Duplicating DNS records from the Primary DNS zone to the Secondary DNS zone is a procedure known as zone transfer. You can create several copies of your DNS records on other name servers in this manner. By executing the transfer, you will guarantee improved availability in the event that one of the name servers goes down. Additionally, if you run a global website with users from all over the world and different points of presence (PoPs), you will ensure faster DNS resolution.
Different DNS zone transfers
You can transfer a DNS zone between name servers in one of two ways:
- Full zone transfer (AXFR). This is used to transfer all DNS records from the primary name server to a different name server (Secondary). If the Secondary hasn’t been updated in a while and you want to ensure it is, you can utilize it. Copying the data to a newly deployed name server without any prior data is another reason to conduct a full zone transfer.
- Incremental zone transfer (IXFR). This one is used to send updates to the Secondary name servers solely for newly generated, changed, or deleted DNS records from the Primary name server. You can use it to update only the changes while using minimal bandwidth. A partial zone file. Once you have already configured all of the Secondary name servers, it is more beneficial to use.

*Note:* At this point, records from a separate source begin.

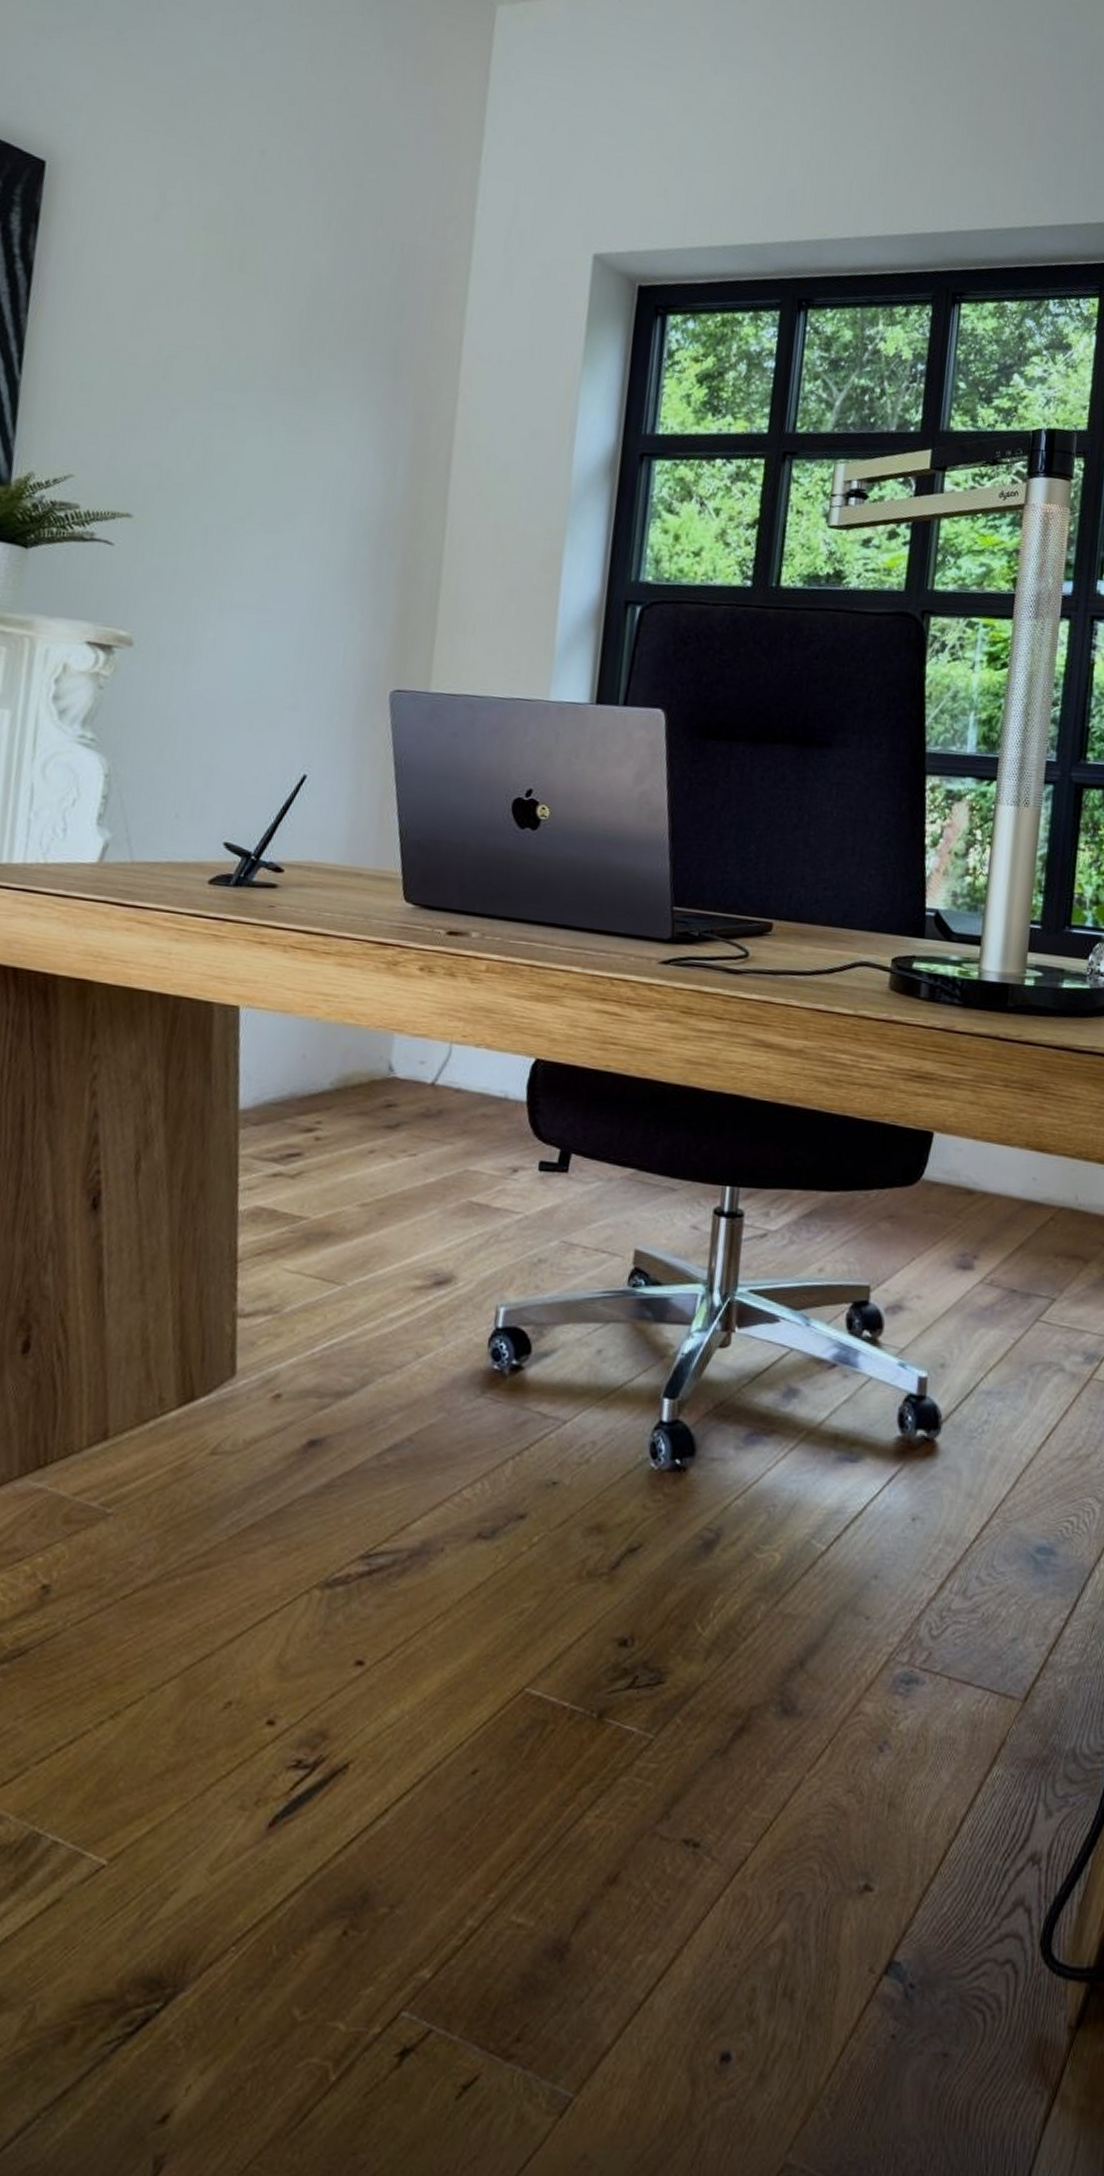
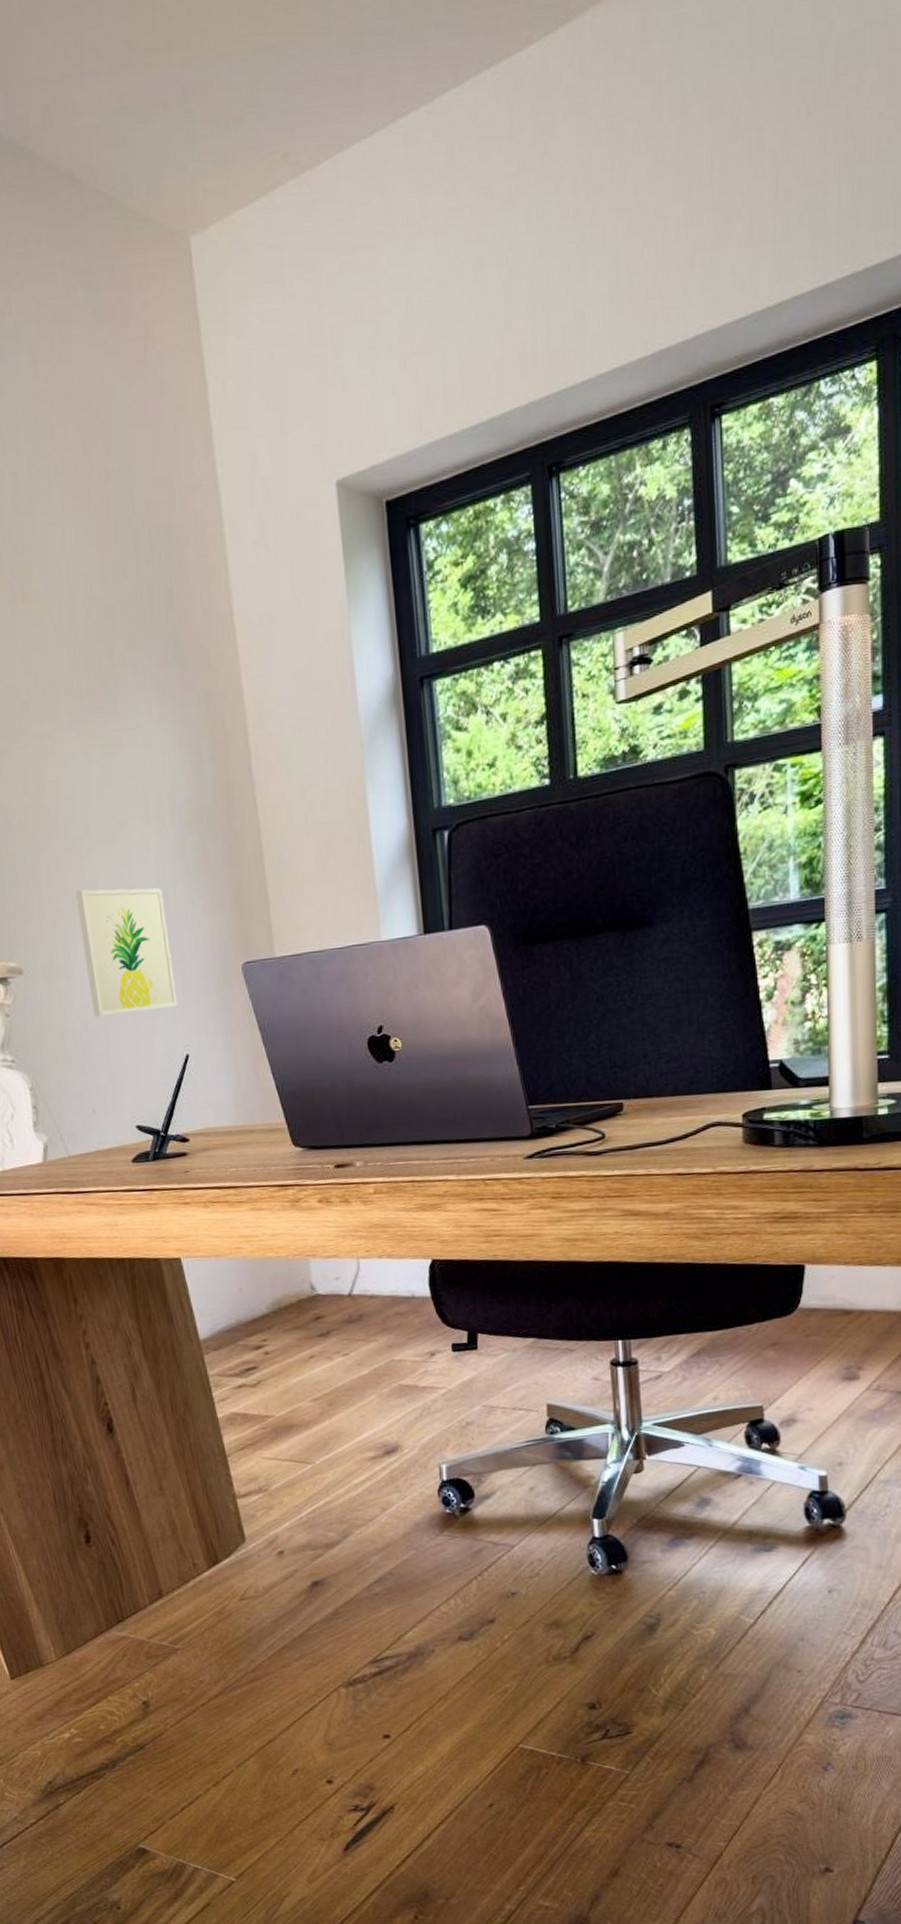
wall art: none [205,571,320,721] -> present [75,888,178,1017]

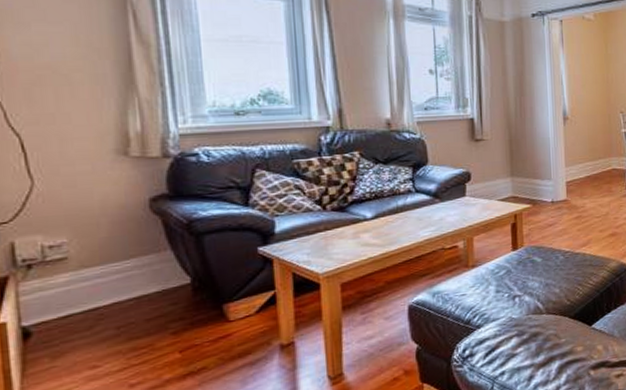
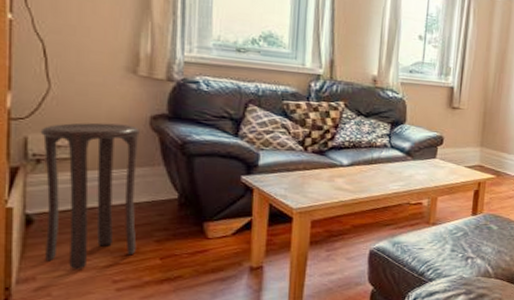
stool: none [27,211,152,380] -> present [40,122,140,269]

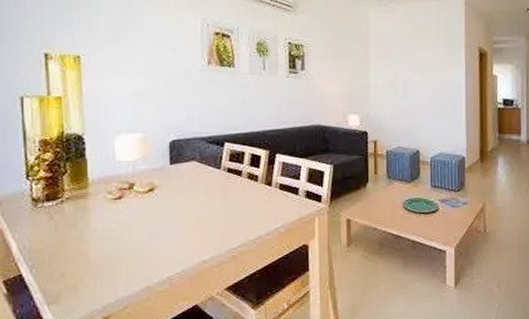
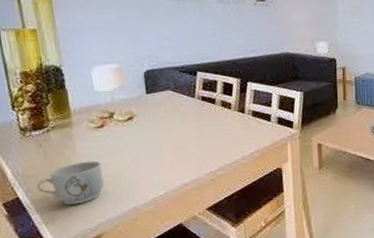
mug: none [42,234,117,284] -> present [36,160,104,205]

Is DNS zone transfer safety?
The security risks associated with DNS zone transfers can be readily mitigated by properly configuring the DNS software. A whole DNS zone’s worth of data could include sensitive information. DNS records aren’t susceptible on their own, but if a malicious party manages to get a hold of the whole DNS zone for a domain, they might have access to a complete list of all hosts in that domain. That makes it much simpler for hackers to do their work. If the name server is promiscuous and allows anyone to do a zone transfer, a computer hacker does not require any special equipment or access to obtain an entire DNS zone.
Of course, DNS zone transfers are a crucial and vital component of how DNS functions and cannot be fully disabled. However, DNS zone transfers must only be permitted between DNS servers and clients who truly want them. Only interdependent DNS servers typically require zone transfers. By using DNS keys and even encrypted DNS payloads, zone transfers can gain an extra layer of security.
If a cybercrime activity can transfer a DNS zone, it can conduct a Denial of Service (DoS) attack against the DNS servers for that zone by overloading them with numerous requests. However, this is substantially resolved by employing encryption and restricting access to perform DNS zone transfers.
The procedure by which DNS copies zone files or specific DNS entries from a Primary name server to one or more Secondary name servers is known as DNS zone transfer. Knowing and understanding if you will administrate the Domain Name System is critical.